Obstetrics is the surgical specialty dealing with the care of a woman and her offspring during pregnancy, childbirth and the puerperium (the period shortly after birth).

Table of contents
1 Antenatal care
2 Induction
3 Labour
4 Emergencies in obstetrics
5 See also

Antenatal care

In obstetric practice, the obstetrician will see a pregnant woman on a regular basis as her pregnancy progresses. The exact schedule varies depending on resources and risk factors, such as diabetes.

The main rationale for these visits is surveillance for diseases of pregnancy which are detectable. Some examples are:

  1. pre-eclampsia. The blood-pressure and urine of a pregnant woman is checked at every opportunity to check for this
  2. placenta praevia. On ultrasound, the placenta is visible obstructing the birth canal
  3. abnormal presentation (late pregnancy only). The foetus may be feet-first (breech), side-on (transverse), or at an angle (oblique presentation)
  4. IUGR (Intrauterine Growth Restriction) , this is a general designation, where the foetus is too small for its age. Causes can be intrinsic (in the foetus) or extrinsic (usually placental problems)

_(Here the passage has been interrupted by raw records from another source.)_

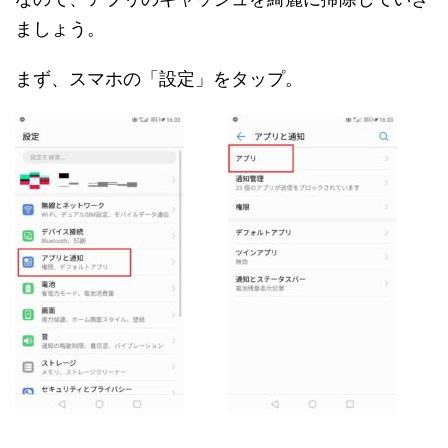
ましょう。
まず、スマホの「設定」をタップ。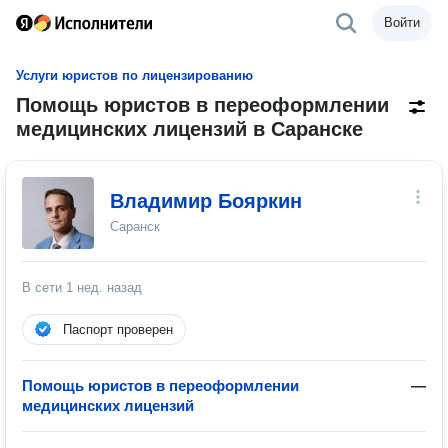
Войти
Услуги юристов по лицензированию
Помощь юристов в переоформлении
медицинских лицензий в Саранске
Владимир Бояркин
Саранск
В сети
1 нед. назад
Паспорт проверен
Помощь юристов в переоформлении
—
медицинских лицензий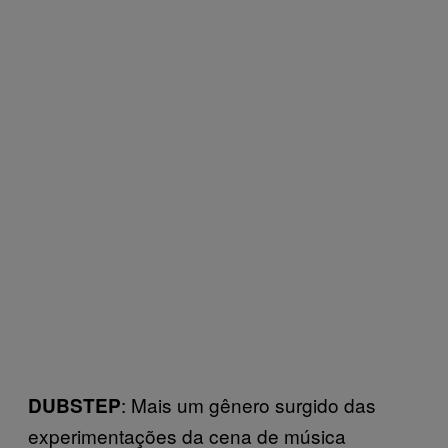
: Mais um gênero surgido das
DUBSTEP
experimentações da cena de música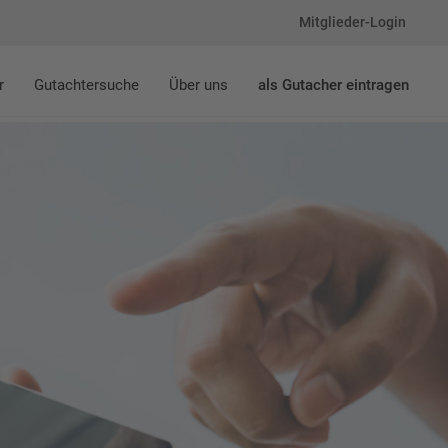
Mitglieder-Login
r
Gutachtersuche
Über uns
als Gutacher eintragen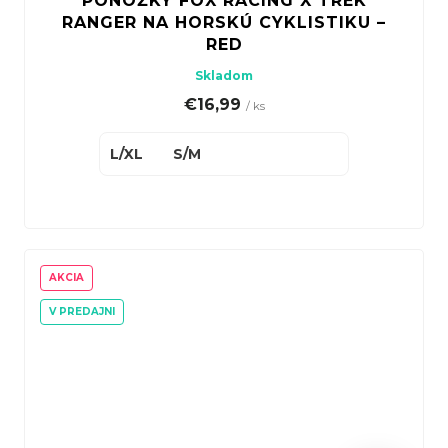
PONOŽKY FOX RACING X TREK
RANGER NA HORSKÚ CYKLISTIKU –
RED
Skladom
€16,99
/ ks
L/XL
S/M
AKCIA
V PREDAJNI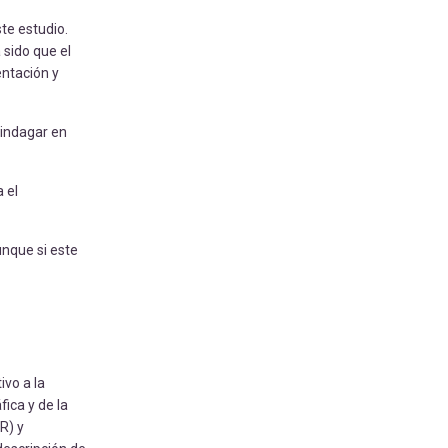
te estudio.
 sido que el
entación y
 indagar en
 el
unque si este
ivo a la
fica y de la
R) y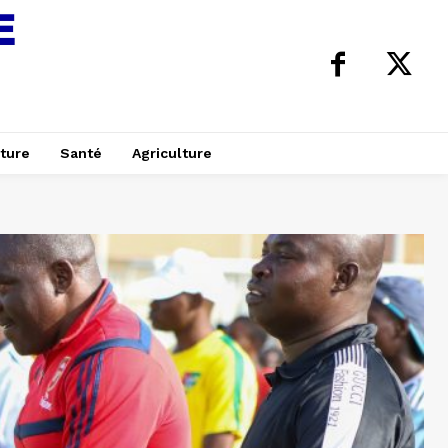
ture
Santé
Agriculture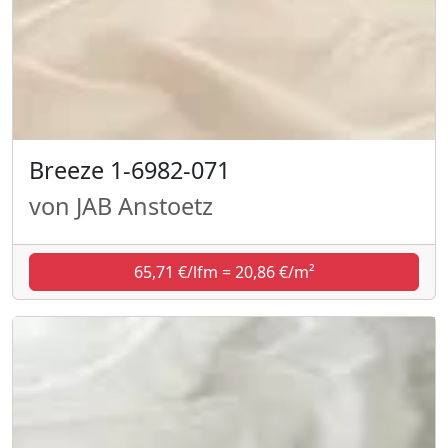
Breeze 1-6982-071
von JAB Anstoetz
65,71 €/lfm = 20,86 €/m²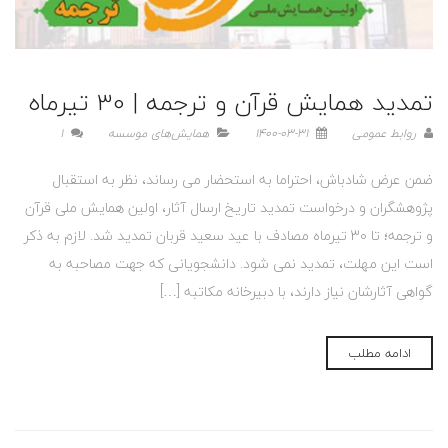
تمدید همایش قرآن و ترجمه | 30 تیرماه
روابط عمومی
1400-03-31
همایش‌های موسسه
1
ضمن عرض شادباش، احتراما به استحضار می رساند، نظر به استقبال
پژوهشگران و درخواست تمدید تاریخ ارسال آثار، اولین همایش ملی قرآن
و ترجمه؛ تا 30 تیرماه مصادف با عید سعید قربان تمدید شد. لازم به ذکر
است این مهلت، تمدید نمی شود. دانشجویانی که جهت مصاحبه به
گواهی آثارشان نیاز دارند، با دبیرخانه مکاتبه […]
ادامه مطلب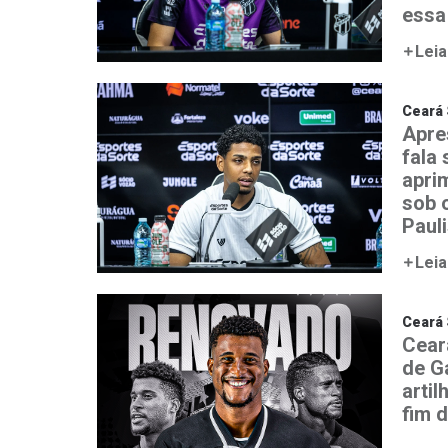
essa
Leia
Ceará 
Apre
fala
aprim
sob 
Paul
Leia
Ceará 
Cear
de G
artil
fim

An obstetrician may recommend a woman have her labour induced if it is felt that continuation would be more dangerous to her, the foetus, or both. Reasons to induce include:
  1. pre-eclampsia
  2. IUGR
  3. diabetes
  4. other general medical condition, such as renal disease

Induction usually occurs at 38 weeks gestation. At this age the foetal lung is fully mature. Note that pre-eclampsia is a reason to induce earlier.

If a woman does not eventually labour by 41-42 weeks, induction is performed, as the placenta becomes unstable after this date.

Induction is achieved by 3 methods:

  1. pessary of Prostin cream, prostaglandin E2
  2. surgical induction, by piercing the amniotic sac
  3. infusion of oxytocin


During labour itself, the obstetrician may be called on to do a number of things:
  1. monitor the progress of labour, by reviewing the nursing chart, performing vaginal examination, and assessing the trace produced by a foetal monitoring device (the cardiotocograph)
  2. accelerate the progress of labour by infusion of the hormone oxytocin
  3. provide pain relief, either by nitrous oxide (nowadays uncommon), opiates, or by epidural anesthesia done by anaethestists)
  4. surgically assisting labour, by forceps or the Ventouse (a suction cap applied to the foetus' head)
  5. Caesarean section, if vaginal delivery is decided against or appears too difficult. Caesarean section can either be elective, that is, arranged before labour, or decided during labour as an alternative to hours of waiting. True "emergency" Cesarean sections (where minutes count) are a rarity.

Emergencies in obstetrics

Two main emergencies are eclampsia and ectopic pregnancy.

Ectopic pregnancy is when an embryo implants in the Fallopian tube or (rarely) on the ovary or inside the peritoneal cavity. Tubal pregnancies are very dangerous, as at about 4-10 weeks the tube bursts, causing massive internal bleeding.

Ectopic pregnancy must be considered in any woman with abdominal pain who has the slightest chance of being pregnant. Diagnosis is by a positive pregnancy test and a uterus empty on ultrasound. Treatment is by laparoscopy, and the tube is incised and excavated.

Pre-eclampsia is a disease caused by mysterious toxins secreted by the placenta. These toxins act on the vascular endothelium, causing hypertension and proteinuria. If severe, it progresses to fulminant pre-eclampsia, with headaches and visual disturbances.

This is a prelude to eclampsia, where a convulsion occurs, which is often fatal.

The only treatment for eclampsia, or advancing pre-eclampsia is delivery, either by induction or Caesarean section. Women can be stabilised temporarily with magnesium sulphate. Delivery as early as 28 weeks is not unknown.